WHAT YOU SHOULD DO: Count the lines in the records below that contain the word "voor". Reply with the number alone.

*** Opening MATERIAL FOR THE TASK ***

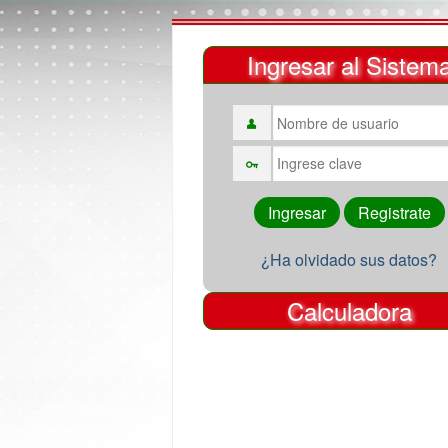
Ingresar al Sistem
¿Ha olvidado sus datos?
Calculadora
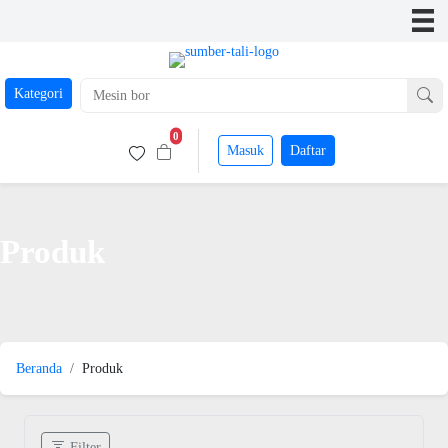
Kategori
0
Masuk
Daftar
Produk
Beranda
Produk
Filter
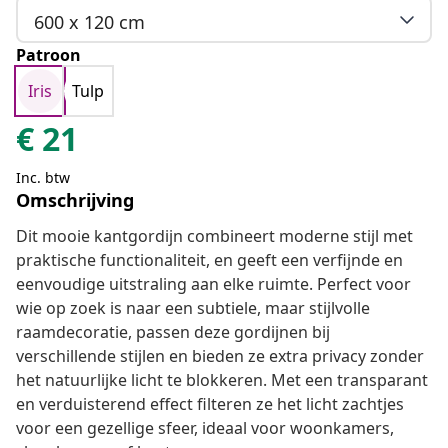
600 x 120 cm
Patroon
Iris
Tulp
€
21
Inc. btw
Omschrijving
Dit mooie kantgordijn combineert moderne stijl met
praktische functionaliteit, en geeft een verfijnde en
eenvoudige uitstraling aan elke ruimte. Perfect voor
wie op zoek is naar een subtiele, maar stijlvolle
raamdecoratie, passen deze gordijnen bij
verschillende stijlen en bieden ze extra privacy zonder
het natuurlijke licht te blokkeren. Met een transparant
en verduisterend effect filteren ze het licht zachtjes
voor een gezellige sfeer, ideaal voor woonkamers,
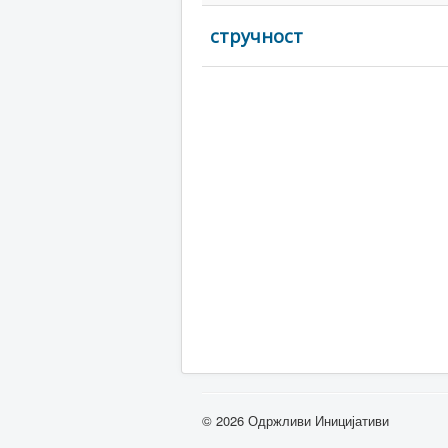
стручност
© 2026 Одржливи Иницијативи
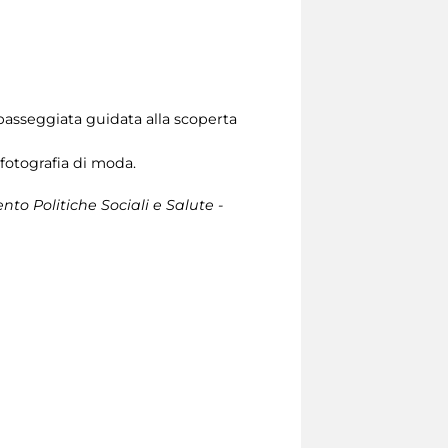
a passeggiata guidata alla scoperta
 fotografia di moda.
ento Politiche Sociali e Salute -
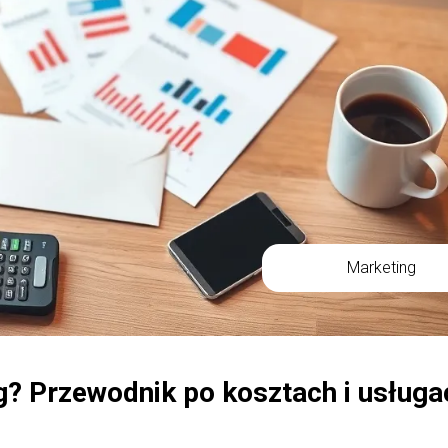
Marketing
ng? Przewodnik po kosztach i usługa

*** Closing MATERIAL FOR THE TASK ***

EXERCISE ANSWER: 2